Die Doku „Verrückt nach Meer“ zeigt nicht nur traumhafte Reiseziele, sondern auch das Leben an Bord eines Kreuzfahrtschiffes. Wir haben mit Kapitän Morten Hansen und Kreuzfahrtdirektor Thomas Gleiß gesprochen.
Herr Hansen, Herr Gleiß, Sie haben beide einen beneidenswerten Job. Wie wird man Kreuzfahrtkapitän bzw. Kreuzfahrtdirektor?
MORTEN HANSEN: Ja, mein Job ist sehr spannend. Man darf viele Menschen kennenlernen, arbeitet mit einem tollen Team und lernt nebenbei die Welt und verschiedene Kulturen kennen. Die Ausbildung hat sich seit meiner Zeit sehr verändert. Jetzt besuchen die jungen Kollegen die Seefahrtshochschule, machen ihr Praktikum und erhalten dann ihr Patent. Zu meiner Zeit war die Ausbildung noch weniger High Tech und mehr praktisch ausgerichtet.
THOMAS GLEISS: Kreuzfahrtdirektor ist ein Beruf, den man nicht einfach erlernen kann im Sinne einer Ausbildung und dann wird man auf diese Position gesetzt. Erfahrungen sind die Grundlagen, einmal im touristischen Bereich, im Hotelbereich und dann natürlich das Wissen um die Häfen, welche das Schiff anläuft. Was jetzt noch fehlt, ist die Liebe im Umgang mit den Gästen und die 24-Stunden-Servicebereitschaft sowie die Teamfähigkeit, um an Bord eines Kreuzfahrtschiffes arbeiten zu können. Tja, und dann kann man Kreuzfahrtdirektor werden.

Sie gehen aber nicht nur Ihrem Job nach, sondern stehen auch für die Doku-Serie „Verrückt nach Meer“ vor der Kamera. Wie kann man sich das vorstellen?
----------
» Die Aufgaben:
(1) Tippe aus dem Interview den Teil zwischen „Sie gehen aber“ und „sich das vorstellen?“ genau ab, beide Stellen eingeschlossen.
(2) Schreib das Interview zur Doku „Verrückt nach Meer“ weiter, und zwar ab der Stelle, an der es aufhört.

Ausgelesene Datensätze
----------
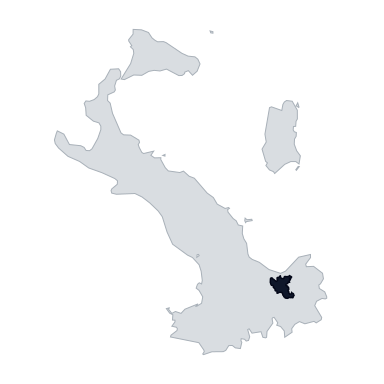 Alessandria highlighted on a map of Italy, rotated 183°
{"feature_id": "ITA-5439", "entity_name": "Alessandria", "entity_type": "Province", "adm_level": 1, "iso_a3": "ITA", "parent_name": "Italy", "parent_adm1": "", "projection": "orthographic", "projection_center": [8.655, 44.843], "detail": "fine", "context": "in_parent", "style": "filled", "palette": "ink", "viewbox_px": 384, "rotation_deg": 183, "n_neighbors": 0, "source": "natural_earth", "source_scale": "10m", "svg_char_len": 6338}
<svg xmlns="http://www.w3.org/2000/svg" viewBox="0 0 384 384"><g transform="rotate(183 192 192)"><path d="M61.1,67.8L63.4,69.2L72.4,66.3L77.9,68.2L82.4,65.2L85.3,60.7L84.7,57.2L91.8,51.8L92.6,58.1L96.5,62.3L100.4,63.4L99.5,65.9L103.4,71.1L104.9,70.6L105.4,69.7L104.4,65.3L109.8,56.7L109.9,50.8L110.9,50.2L113.6,50.6L115.8,56.1L124.7,54.2L127.8,58.4L129.2,57.5L126.8,50.4L127.8,46.7L130.1,46.0L131.8,47.7L135.2,48.1L135.3,45.9L134.4,44.5L135.5,38.2L140.6,38.6L143.6,40.8L147.2,40.6L150.0,35.6L152.4,34.2L163.7,33.5L172.0,30.2L172.8,30.8L171.4,33.2L171.9,34.8L177.3,41.9L205.9,46.1L205.5,47.9L199.8,52.8L199.4,54.6L200.4,56.1L205.1,56.9L202.2,61.4L202.3,63.1L204.8,63.1L204.7,68.4L207.9,69.8L211.5,74.2L208.2,75.3L209.5,74.0L205.8,69.7L202.3,71.8L196.6,70.2L192.9,74.6L180.1,80.6L182.2,78.1L181.3,78.1L176.6,81.4L175.8,87.9L179.8,94.1L182.8,96.2L181.7,100.1L180.0,101.7L177.6,100.7L177.1,104.2L178.7,113.3L181.1,119.7L188.1,126.6L193.1,128.7L208.6,138.8L214.8,150.7L220.4,165.8L224.8,171.3L233.6,178.9L241.6,184.4L248.9,187.5L267.4,185.8L272.1,186.7L272.9,189.2L272.2,191.0L267.0,195.8L267.0,199.3L269.8,201.4L283.0,206.6L296.4,210.6L305.8,216.6L317.7,221.1L327.5,228.9L331.1,233.2L332.1,236.8L330.6,243.3L329.7,246.0L323.0,243.1L316.9,233.0L305.5,232.4L302.1,230.9L299.9,227.9L296.4,227.9L294.1,229.9L288.9,240.5L286.3,249.5L286.5,253.0L288.6,256.2L294.2,257.6L301.7,263.0L302.6,270.6L304.3,274.8L302.7,277.4L299.1,277.2L294.5,279.2L291.3,282.3L290.2,285.1L290.7,294.7L284.7,300.3L279.9,310.3L271.7,311.2L269.6,308.4L269.2,304.0L270.4,301.2L273.3,299.6L274.8,293.8L273.9,289.8L274.9,287.9L281.2,284.6L281.1,278.9L278.4,276.5L275.5,266.4L266.0,247.3L263.3,245.5L256.3,245.6L247.7,241.0L247.0,238.8L248.2,236.6L247.1,233.8L244.2,228.9L242.3,227.9L232.4,230.8L235.0,226.5L231.2,224.1L224.9,224.6L224.9,222.8L220.0,214.9L216.8,211.8L205.2,210.8L201.6,212.4L195.7,207.6L190.4,205.9L176.8,191.7L170.4,187.6L166.2,181.2L158.1,177.3L154.6,178.4L153.7,177.6L155.5,176.3L155.0,173.8L149.5,167.6L146.4,165.6L144.1,161.5L139.6,160.7L139.6,153.2L137.8,148.0L134.8,143.6L132.9,133.0L131.5,130.0L128.3,127.8L121.1,125.3L111.1,118.6L99.3,115.4L94.5,117.8L82.1,132.5L70.4,135.8L70.2,132.7L74.7,125.9L73.9,123.4L66.7,124.1L57.4,117.7L56.2,112.2L58.9,107.0L60.5,105.8L59.8,102.3L54.2,99.2L52.0,94.5L51.9,93.0L53.3,92.2L56.6,92.5L61.9,89.4L63.5,84.9L55.9,73.5L56.3,71.2L61.1,67.8ZM183.6,129.7L183.8,127.0L181.5,128.8L182.2,130.0L183.6,129.7ZM268.7,301.1L260.0,317.0L257.4,327.4L258.1,331.2L261.1,333.8L259.8,335.0L263.1,339.5L263.2,340.8L259.1,346.6L259.3,351.3L250.9,351.3L243.8,349.0L240.1,343.9L237.3,341.8L234.3,340.2L228.3,340.7L225.7,339.8L209.4,330.0L203.1,327.5L196.1,327.1L193.1,324.9L190.7,320.3L193.2,312.9L197.6,308.6L202.0,313.0L205.5,311.3L205.6,309.8L208.1,307.8L211.3,307.6L223.9,313.4L230.3,311.2L236.2,311.5L241.5,310.2L248.2,305.9L256.3,305.8L265.4,300.7L268.7,301.1ZM120.1,226.5L124.3,238.5L120.5,245.8L122.2,253.6L119.0,280.3L117.1,281.2L106.6,278.1L105.8,284.2L104.5,286.7L102.4,288.3L96.7,287.9L91.1,279.2L90.6,270.5L91.8,268.0L91.9,263.0L94.1,262.7L94.2,259.3L93.0,257.5L90.9,256.9L90.9,253.1L92.4,250.2L92.4,245.1L89.6,238.6L85.7,233.8L86.6,225.6L89.9,227.8L94.9,227.6L100.8,224.5L110.4,214.8L111.7,216.6L115.8,218.1L119.6,222.3L118.2,225.0L120.1,226.5ZM136.9,164.2L137.8,166.1L137.6,168.7L135.6,167.2L130.9,167.9L130.4,166.6L136.1,165.3L136.9,164.2ZM92.5,283.5L91.1,286.6L89.6,282.5L89.8,282.0L92.5,283.5ZM89.5,219.7L87.3,223.1L86.2,223.0L88.9,219.1L89.5,219.7ZM182.4,353.8L179.5,353.2L179.4,351.7L181.6,351.9L182.4,353.8ZM223.1,227.0L220.9,228.1L220.9,226.4L223.1,227.0Z" fill="#d9dde1" stroke="#a8b0b8" stroke-width="1"/><path d="M91.3,90.8L93.3,91.0L93.4,91.6L93.7,91.7L94.1,91.8L94.6,92.1L94.8,92.3L95.0,92.9L95.8,93.8L96.3,95.3L96.6,95.9L97.1,96.5L97.4,96.3L97.7,96.3L98.1,96.5L99.0,96.5L99.5,96.4L100.8,95.6L101.2,95.4L101.8,95.5L101.9,95.8L101.7,96.5L101.8,96.8L101.8,97.0L101.9,97.3L102.2,97.5L102.4,97.6L102.5,97.6L103.2,97.6L103.4,97.7L103.6,97.8L103.7,98.0L103.8,98.1L103.8,98.3L103.9,98.5L103.8,99.0L104.0,99.3L104.4,99.8L105.6,100.9L105.7,101.0L105.8,101.1L105.8,101.3L105.7,101.4L105.6,101.6L105.6,101.9L105.6,102.0L105.9,102.3L106.2,102.7L106.4,102.9L106.6,102.9L107.2,102.9L107.7,103.0L107.8,103.1L108.0,103.3L108.4,104.0L108.8,105.2L108.9,105.4L109.0,105.6L109.1,106.0L109.1,107.2L109.1,109.3L109.0,109.8L108.9,110.0L108.6,110.2L108.4,110.3L108.0,110.4L107.9,110.4L107.6,110.3L107.3,110.2L107.2,110.1L107.0,109.9L106.9,109.8L106.9,109.5L106.8,109.3L106.5,109.2L105.5,108.8L105.2,108.5L104.8,108.1L104.5,107.9L104.1,107.7L103.8,107.5L103.6,107.2L103.3,107.1L102.8,107.2L102.7,107.3L102.5,107.8L102.4,107.9L102.2,108.2L101.8,108.6L101.8,108.8L102.1,109.1L102.4,109.3L102.5,109.4L102.5,109.6L102.5,110.1L102.5,110.4L102.5,110.5L102.5,110.8L102.4,110.9L102.2,111.1L101.6,111.0L101.1,111.0L100.8,111.0L100.7,111.1L100.5,111.7L100.5,111.8L100.4,111.9L100.3,112.0L99.9,112.3L99.8,112.6L99.5,112.9L99.4,112.9L99.3,112.7L99.3,112.3L99.3,112.1L99.1,111.8L99.0,111.6L98.9,111.3L98.7,111.1L98.6,110.9L98.5,110.7L98.4,110.5L98.3,110.4L98.1,110.4L96.3,110.2L96.1,110.2L95.9,110.2L95.8,110.3L95.7,110.6L95.6,110.9L95.5,111.0L95.6,111.3L95.6,111.5L95.4,112.0L95.2,112.2L94.8,112.5L92.8,112.4L92.2,112.5L91.8,112.6L91.6,112.6L91.4,112.5L91.2,112.5L90.9,112.7L90.8,112.8L90.7,112.9L90.7,113.0L90.6,113.3L90.2,113.6L89.9,113.4L89.6,113.2L89.2,113.0L88.9,112.9L88.7,112.7L88.3,112.5L88.1,112.3L88.4,111.9L88.6,111.4L88.8,111.0L89.5,111.1L90.0,110.9L90.2,110.5L90.0,110.1L89.9,110.1L89.4,110.1L89.2,109.9L89.2,109.6L89.3,109.4L89.5,109.2L90.0,108.8L90.1,108.2L90.1,107.5L89.9,107.0L90.3,106.9L91.0,107.0L91.3,106.9L91.5,106.7L91.6,106.3L91.6,105.9L91.6,105.6L92.9,105.1L93.3,104.6L93.3,103.7L93.1,103.4L92.3,103.3L91.7,103.0L91.6,102.9L91.7,102.5L91.7,102.3L91.7,102.2L91.0,102.1L90.7,101.9L90.5,101.5L90.3,100.0L90.3,99.8L90.4,99.7L90.6,99.5L90.6,99.4L90.8,99.4L90.9,98.4L90.9,98.2L90.7,97.9L90.3,97.6L90.1,97.3L90.0,97.0L90.1,96.5L90.0,96.2L89.8,95.9L89.2,95.4L89.0,95.0L87.6,95.5L87.5,95.8L87.4,96.2L87.2,96.8L86.5,96.0L86.3,96.0L85.9,96.0L85.4,95.7L85.1,95.0L85.0,94.4L84.9,94.3L84.8,94.2L84.7,94.1L84.8,93.8L85.2,93.3L85.4,92.9L85.5,92.2L85.7,91.9L85.8,92.0L85.9,91.9L86.0,92.0L86.7,91.7L86.8,91.7L87.1,92.0L88.3,91.6L89.7,91.8L90.0,91.7L90.2,91.3L90.5,91.0L91.3,90.8Z" fill="#0f172a" stroke="#020617" stroke-width="1.5"/></g></svg>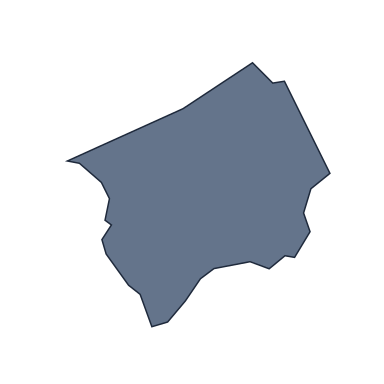 Rappahannock, Virginia, United States of America, rotated 195°
{"feature_id": "52423323B58437533769243", "entity_name": "Rappahannock", "entity_type": "district", "adm_level": 2, "iso_a3": "USA", "parent_name": "United States of America", "parent_adm1": "Virginia", "projection": "mercator", "projection_center": [-78.153, 38.693], "detail": "fine", "context": "isolated", "style": "filled", "palette": "slate", "viewbox_px": 384, "rotation_deg": 195, "n_neighbors": 0, "source": "geoboundaries", "source_scale": "gbopen_adm2", "svg_char_len": 506}
<svg xmlns="http://www.w3.org/2000/svg" viewBox="0 0 384 384"><g transform="rotate(195 192 192)"><path d="M97.6,137.8L85.7,154.5L76.0,155.4L67.7,184.2L78.8,200.6L78.0,225.9L63.6,245.7L131.4,322.9L142.2,318.1L167.0,332.5L222.3,270.1L292.5,212.6L320.4,189.7L308.2,190.6L282.0,177.8L270.0,164.2L268.7,142.2L261.3,139.3L266.7,122.7L258.9,109.9L229.1,85.5L215.6,79.7L195.9,51.5L181.9,60.1L170.2,85.1L161.4,110.4L151.0,123.7L117.9,139.7L97.6,137.8Z" fill="#64748b" stroke="#1e293b" stroke-width="1.5"/></g></svg>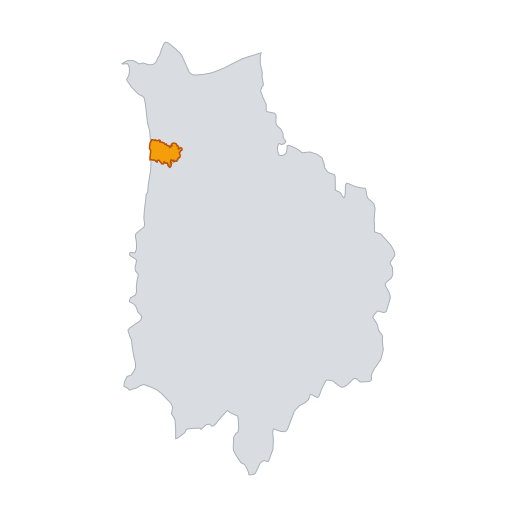 location of Ivanava, Brest, Belarus, rotated 87°
{"feature_id": "67162791B27498157405440", "entity_name": "Ivanava", "entity_type": "district", "adm_level": 2, "iso_a3": "BLR", "parent_name": "Belarus", "parent_adm1": "Brest", "projection": "equal_earth", "projection_center": [25.563, 52.191], "detail": "fine", "context": "in_parent", "style": "filled", "palette": "amber", "viewbox_px": 512, "rotation_deg": 87, "n_neighbors": 0, "source": "geoboundaries", "source_scale": "gbopen_adm2", "svg_char_len": 7633}
<svg xmlns="http://www.w3.org/2000/svg" viewBox="0 0 512 512"><g transform="rotate(87 256 256)"><path d="M434.2,345.8L425.4,345.3L414.9,345.5L409.1,348.7L402.7,347.2L398.2,349.0L388.1,357.8L384.1,362.5L380.5,369.8L378.4,375.2L379.8,379.0L381.8,382.6L382.4,386.4L383.4,389.4L380.9,391.5L379.5,394.7L375.1,394.1L369.6,391.1L368.3,386.8L364.1,383.7L361.3,382.2L356.8,381.9L349.6,383.3L340.2,384.4L333.1,384.7L329.3,386.3L323.6,387.8L321.4,386.0L318.1,381.0L315.3,376.1L313.5,374.0L311.9,373.4L310.0,373.5L307.8,375.1L306.2,376.7L300.3,378.5L297.8,380.3L295.0,384.8L293.1,384.5L291.1,383.4L288.7,378.4L285.6,377.2L280.6,377.1L274.4,376.1L269.4,374.6L267.5,374.9L264.6,377.1L261.4,377.4L254.3,375.5L252.9,376.3L248.9,381.9L247.0,382.2L245.9,381.5L246.5,376.6L242.4,374.9L235.4,374.7L230.6,375.4L228.2,375.2L227.0,374.2L221.0,366.1L217.8,365.6L212.2,366.0L203.9,365.0L194.3,363.2L189.0,362.5L186.3,360.7L180.4,360.1L164.6,356.7L158.1,356.1L148.6,356.0L134.1,355.3L124.8,355.7L120.5,356.8L115.6,357.5L98.4,358.5L92.2,359.4L90.4,361.1L88.4,364.8L81.2,371.2L74.3,375.5L73.0,375.9L69.0,373.6L65.7,372.8L61.7,372.6L58.9,373.3L57.2,374.4L57.3,379.4L56.9,379.8L54.0,373.9L54.3,368.6L56.0,365.5L58.1,362.8L57.3,358.7L59.4,353.2L59.5,349.3L58.6,347.6L57.0,345.6L52.6,343.5L50.6,341.8L44.6,339.5L38.7,336.7L37.7,335.0L38.0,333.8L39.1,332.0L43.7,326.8L48.8,321.7L51.9,319.6L68.8,313.1L71.4,310.8L72.1,307.0L71.9,299.3L71.0,292.2L69.8,287.4L66.7,278.3L58.3,259.5L53.3,240.2L56.7,241.3L64.6,241.7L71.0,240.4L74.2,240.2L77.1,240.6L85.5,239.6L87.5,241.3L91.2,242.8L98.5,240.6L105.0,237.9L111.7,238.2L112.6,236.9L114.3,230.0L116.3,228.6L124.3,229.2L127.3,228.0L130.4,224.7L135.1,222.6L139.1,222.6L143.2,220.2L145.2,221.8L146.2,224.6L144.8,226.9L145.4,227.7L148.3,228.9L153.1,228.8L156.2,227.9L157.0,226.6L157.0,224.3L156.2,222.1L154.1,220.2L150.2,219.3L147.6,219.2L147.1,218.0L148.0,215.5L150.4,210.8L153.3,206.6L155.1,205.0L155.4,203.5L155.1,200.9L155.0,196.4L157.6,189.9L161.2,185.1L165.9,183.5L171.7,182.7L175.4,180.4L177.2,177.8L178.7,173.7L180.6,172.8L194.5,173.3L196.6,169.2L197.8,168.1L200.4,166.9L202.3,165.4L201.6,164.3L198.0,163.6L189.7,162.9L188.0,161.6L188.5,159.9L190.7,155.7L192.8,150.3L193.8,146.1L193.9,143.6L195.1,142.9L201.9,142.1L204.1,141.3L209.9,135.6L214.4,134.6L225.8,136.1L231.1,136.0L237.8,136.4L238.4,135.8L240.6,130.2L251.8,121.1L257.8,118.0L261.6,117.3L263.0,117.5L269.1,122.2L270.6,122.4L274.6,120.4L281.6,120.3L284.9,121.9L289.6,127.8L292.1,128.5L298.8,125.2L302.5,124.1L305.0,124.1L318.0,128.7L318.9,130.1L319.1,131.8L317.2,137.2L320.0,140.4L323.2,142.6L329.7,139.0L332.1,138.0L334.7,137.9L338.3,136.6L340.8,134.5L343.2,133.8L348.0,134.3L356.5,133.8L366.5,137.0L367.4,138.0L372.5,141.8L374.4,143.7L376.0,144.3L378.8,146.1L382.3,147.3L384.8,146.9L386.0,147.5L387.2,149.0L387.3,151.4L387.3,158.5L383.8,162.2L383.4,163.5L383.6,165.1L386.6,168.2L390.4,172.9L391.4,175.7L391.5,177.8L386.7,183.9L385.1,185.3L384.1,188.4L383.6,191.4L384.0,192.7L392.6,197.6L398.9,200.2L400.3,201.5L400.5,202.3L397.4,207.6L397.1,209.0L402.2,211.2L405.1,214.7L407.7,220.3L412.7,225.7L430.7,233.6L432.3,235.0L432.9,236.7L432.5,240.4L429.6,247.5L432.6,248.6L440.4,248.3L449.9,249.2L461.6,254.2L461.7,256.4L460.6,258.5L461.5,260.7L462.8,262.5L473.0,268.1L474.0,269.8L474.3,272.5L474.1,274.5L471.4,274.9L468.4,275.9L463.6,278.3L461.8,281.7L454.0,286.4L449.1,288.6L445.1,288.7L435.7,287.7L432.3,285.4L430.8,283.2L427.1,282.3L422.3,282.2L415.7,282.5L414.4,283.2L413.4,285.8L410.7,290.3L408.8,292.8L417.6,301.7L422.0,305.4L423.5,307.6L423.5,309.2L421.5,311.1L422.0,314.9L426.3,319.9L425.0,320.7L424.8,326.9L425.1,333.5L426.3,335.1L428.6,336.4L430.5,338.8L433.9,344.3L434.2,345.8Z" fill="#d9dde1" stroke="#a8b0b8" stroke-width="1"/><path d="M153.9,327.5L153.7,327.4L153.4,327.1L153.3,326.9L153.2,326.7L152.7,326.7L152.3,326.7L151.9,326.6L151.4,326.5L150.9,326.6L150.6,326.7L150.1,326.8L149.7,326.9L149.3,327.1L148.8,327.2L148.6,327.2L148.6,326.9L148.5,326.6L148.1,326.4L147.7,326.1L147.1,325.8L146.8,325.4L146.6,325.0L146.5,324.7L146.2,324.4L145.9,324.3L145.1,324.4L144.8,324.4L144.7,324.5L144.2,324.8L144.1,325.0L144.1,325.4L144.2,325.9L144.2,326.3L144.4,326.6L144.4,327.2L144.6,327.5L144.8,327.6L145.1,327.7L145.1,327.9L144.6,328.0L144.3,328.0L143.9,327.9L143.3,327.7L142.8,327.7L142.6,327.7L142.3,327.9L142.1,328.1L142.0,328.5L142.0,328.9L141.7,329.2L141.5,329.3L141.2,329.4L140.9,329.4L140.4,329.4L140.2,329.5L139.7,330.1L139.4,330.6L139.3,330.8L139.2,331.2L139.1,331.7L139.1,332.0L139.0,332.5L139.0,332.9L138.9,333.1L139.0,333.3L139.2,333.6L139.4,333.8L139.6,334.0L139.9,334.5L140.0,334.6L140.5,334.6L140.7,334.4L140.8,334.3L140.8,334.2L141.0,334.0L141.4,334.2L141.7,334.4L141.9,334.5L142.2,334.8L142.2,335.0L141.9,335.3L141.7,335.4L141.7,335.5L141.8,335.8L142.1,335.9L142.5,335.9L142.8,336.0L143.0,336.1L143.2,336.3L143.1,336.5L142.6,336.8L142.3,336.8L141.9,336.8L141.6,337.0L141.4,337.5L141.2,337.9L141.1,338.2L141.1,338.5L140.8,339.3L140.6,339.4L140.2,339.5L139.7,339.5L139.4,339.9L139.5,340.0L139.7,340.5L139.8,340.7L139.8,341.0L139.7,341.1L139.4,341.3L139.2,341.4L138.7,341.6L138.4,341.7L138.3,341.9L138.2,342.1L138.2,342.4L138.2,342.6L138.2,342.9L138.0,343.0L137.8,343.2L137.6,343.3L137.5,343.5L137.5,343.8L137.5,344.0L137.5,344.4L137.3,344.6L137.3,344.9L137.2,345.3L137.2,345.8L137.2,346.0L136.8,346.1L136.5,346.1L136.2,345.9L136.0,345.7L135.8,345.6L135.7,345.6L135.5,345.8L135.4,346.0L135.2,346.2L135.2,346.4L135.2,346.7L135.2,347.0L135.4,347.3L135.6,347.5L135.7,348.0L135.7,348.5L135.7,348.9L135.5,349.3L135.4,349.5L135.2,349.7L135.0,349.9L134.8,350.2L134.8,350.3L135.0,350.5L135.3,350.7L135.3,351.0L135.0,351.2L134.9,351.4L135.0,351.6L135.0,351.9L134.8,352.3L134.7,352.6L134.6,353.0L134.5,353.5L134.4,354.0L134.7,354.0L135.4,354.4L136.5,355.0L137.0,355.6L137.7,355.9L138.8,356.0L139.7,356.3L140.4,356.4L142.2,356.7L142.9,356.7L143.7,356.5L144.2,356.1L144.5,355.8L144.9,355.7L145.9,355.7L147.0,355.7L147.5,356.0L148.8,356.2L149.8,356.3L150.8,356.5L152.4,356.8L153.8,356.8L154.4,356.8L154.3,356.4L154.3,355.8L154.3,355.4L154.5,355.0L154.7,354.6L154.8,354.3L154.8,353.9L154.8,353.4L154.8,352.9L154.9,352.4L155.1,352.0L155.5,351.6L156.0,351.4L156.3,350.9L156.3,350.7L156.5,350.5L156.9,350.3L157.0,350.1L156.9,349.7L156.6,349.7L156.3,349.9L155.9,349.9L155.7,349.9L155.4,349.5L155.4,349.3L155.3,348.5L155.3,347.8L155.4,347.5L155.7,347.4L156.2,347.3L156.6,347.0L157.1,346.7L157.6,346.2L158.0,345.9L158.4,345.6L158.9,345.5L159.0,345.0L158.9,344.7L159.0,344.3L159.2,344.0L159.0,343.6L158.6,343.3L158.3,343.1L157.8,343.0L157.3,342.9L157.1,342.6L157.4,342.3L157.8,342.1L158.1,342.1L158.4,341.9L158.3,341.5L158.4,341.2L158.7,341.0L158.7,340.7L158.5,340.2L158.5,339.9L158.6,339.6L158.9,339.4L159.2,339.4L159.7,339.3L159.9,339.3L160.2,339.3L160.5,339.3L161.0,339.1L160.9,338.7L160.9,338.3L161.3,338.3L161.6,338.3L162.1,338.3L162.5,338.0L162.7,337.8L163.0,337.5L162.7,337.0L162.2,336.6L161.8,336.2L161.3,336.0L161.0,336.0L160.3,335.9L159.7,335.9L159.6,335.7L159.2,335.4L158.9,335.5L158.5,335.6L158.5,335.8L158.7,336.0L158.6,336.3L158.4,336.5L158.1,336.6L157.6,336.4L157.4,336.3L156.9,336.3L156.5,336.3L156.0,336.2L155.7,336.0L155.5,335.8L155.6,335.5L156.0,335.3L156.3,335.1L156.5,334.9L156.7,334.6L156.8,334.3L156.8,334.1L156.4,333.9L156.0,333.7L155.9,333.5L156.0,333.2L156.6,333.0L156.9,333.1L157.2,333.2L157.5,333.2L157.6,332.8L157.4,332.7L157.2,332.6L157.1,332.4L157.1,332.2L157.1,331.8L157.0,331.3L157.0,331.0L157.1,330.7L157.2,330.4L157.1,330.1L156.9,330.0L156.6,329.9L156.3,329.8L155.9,329.7L155.8,329.2L155.7,329.1L154.9,328.9L154.6,328.8L154.2,328.6L153.9,328.4L153.9,327.9L153.9,327.5Z" fill="#f59e0b" stroke="#b45309" stroke-width="1.5"/></g></svg>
----------
» Die Ergebnisse:
(1)
Sie gehen aber nicht nur Ihrem Job nach, sondern stehen auch für die Doku-Serie „Verrückt nach Meer“ vor der Kamera. Wie kann man sich das vorstellen?

(2)
HANSEN: Ich mache dennoch meinen Job weiter und wenn etwas in die Kamera passt, dann ist es ok. Es ist natürlich eine zusätzliche Belastung, da die Sicherheit der Passagiere und der Besatzung immer vorrangig ist. Nach so vielen Jahren mit „Verrückt nach Meer“ geht man mittlerweile anders damit um. Man wird einfach geübter und professioneller vor der Kamera.
GLEISS: Nach neun Jahren vor der Kamera hat man seine Anfangsschwierigkeiten im Umgang mit den TV-Teams ja schon fast vergessen. Die Kamera als Begleitung ist sehr gewöhnungsbedürftig, zumal man ja immer weiß, dass – egal was man sagt – dies immer einem sehr großen Publikum zugänglich wird. Heute fällt es mir nicht mehr schwer, natürlich vor der Kamera zu wirken, und ich finde es gut, Zuschauern unsere Arbeit sehr authentisch nahezubringen.
Werden Sie erkannt, wenn Sie nicht an Bord sind?
HANSEN: Ja, sicher. Dies hängt natürlich auch mit dem zunehmenden Bekanntheitsgrad der Serie zusammen.
GLEISS: Je länger die Serie, desto mehr Menschen erkennen mich auf der Straße, im Café, im Supermarkt und so weiter. Mein soziales Umfeld zu Hause ist eigentlich relativ klein. Deshalb ist es umso interessanter und witzig, außerhalb dieses direkten Umfelds festzustellen, wie viele Menschen man mit der Sendung erreicht und wie oft man erkannt wird.
Haben Sie an Bord überhaupt mal Zeit für sich?
HANSEN: Selbstverständlich habe ich auch meine Freizeit, aber der Kopf ist immer beim Schiff. Wenn ich Zeit für mich habe, dann gehe ich gerne spazieren oder Fahrrad fahren, aber auch gerne einmal mit Kollegen an Land zu Kaffee und Kuchen. Man führt oft bessere Gespräche in einer neutralen Umgebung.
GLEISS: Insgesamt verbleibt wenig Freizeit, aber diese versuche ich dann so gut wie möglich zu nutzen. Meine Passion ist logischerweise das Reisen und somit schaue ich mir unsere Routen genau an und versuche, mir in bestimmten Häfen zwei oder drei Stunden Landgang zu genehmigen und mir noch nicht Bekanntes zu erkunden oder neues zu erleben. An Seetagen haben wir letztlich den Tag durchgeplant, sodass hier wenig Zeit verbleibt.
Was macht das perfekte Kreuzfahrtschiff aus?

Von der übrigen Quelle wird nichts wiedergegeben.